1/9/14

La vida suelta de Ernesto XVII (...)

Esperaba que le alcanzaran su equipaje que había guardado en el depósito del micro y no podía entender cómo tardaban tanto en entregárselo si había sido el último en subir. Pero a Ernesto mucho no le preocupaba. Tenía todo el tiempo del mundo para no tener apuro. Asomaba un día nublado en Gesell y unas doce cuadras separaban a la terminal de micros de la casa del gordo Salvador. Era demasiado temprano para caer en lo de su viejo amigo y tenía que dejar que el reloj hiciese su trabajo. No quería sentarse en el bar para tomarse algo entre borrachines. Quería pensar. Por eso, decidió pasar por un kiosco para comprar un atado de cigarrillos, un encendedor y unas pastillas de menta.

Así, bolso en mano y aprovisionado, encaró para la playa tras caminar unas cuadras hacia el Norte por la Avenida 3. Entendió que debía reconciliarse con el mar y que en ese amanecer no había mejor lugar para que el tiempo pasara y para ordenar algunas ideas. Ernesto sentía que habían pasado cinco años de su separación de Laura. Y no porque extrañara. Todo lo contrario. Hacía tiempo que no se sentía tan libre, tan despojado de toda la mierda con la que había construido su vida.
Había muy poquita playa. El mar había crecido con muchas ganas durante la noche y la arena formaba una fina pasarela que poco a poco iba ganando terreno. Ernesto, ya sin zapatillas y con los pantalones de gabardina color crema arremangados por encima de las rodillas, se acomodó en un lugar donde tenía garantía de no mojarse y se sentó cuidadosamente sobre el bolso. Las paces con la arena había que hacerlas en forma pausada.

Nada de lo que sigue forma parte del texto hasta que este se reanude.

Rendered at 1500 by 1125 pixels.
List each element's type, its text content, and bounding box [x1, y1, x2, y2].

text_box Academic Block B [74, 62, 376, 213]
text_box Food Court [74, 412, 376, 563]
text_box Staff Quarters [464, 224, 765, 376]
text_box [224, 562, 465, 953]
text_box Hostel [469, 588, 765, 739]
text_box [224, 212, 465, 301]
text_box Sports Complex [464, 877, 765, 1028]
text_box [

Allí, como señal de amistad, rompió el ritual de fumar exclusivamente en la cancha. Le costó encender el cigarrillo por el viento, pero lo logró luego de unos cuantos intentos. En ese momento, mientras saboreaba la primera pitada y sentía que el humo le calentaba deliciosamente la boca y la garganta, Ernesto pensó en que no volvería a hacer nada de lo que hasta el momento había hecho en su vida adulta. Chau a Laura, a su mundo y a la obsesión horrenda de controlar vidas ajenas que en el fondo no le interesaban nada. Adiós a los trabajos indeseables. Nunca más a la sumisión y a las rutinas. Había que volver a empezar. Y si eso implicaba sacrificios y dejar de hacer las pocas cosas que le gustaban, como seguir a Banfield a todos lados, estaba dispuesto a hacerlo. Ahora sus objetivos eran a corto plazo. Primero el reencuentro con el gordo Salvador y la búsqueda de un techo y un trabajo. Su plan más ambicioso, pensaba mientras apagaba el cigarrillo con la arena mojada, era buscar a Carla. Sólo había que ir a buscarla a General Madariaga sin mucha más información que su nombre y el recuerdo, tal vez aumentado, de su belleza.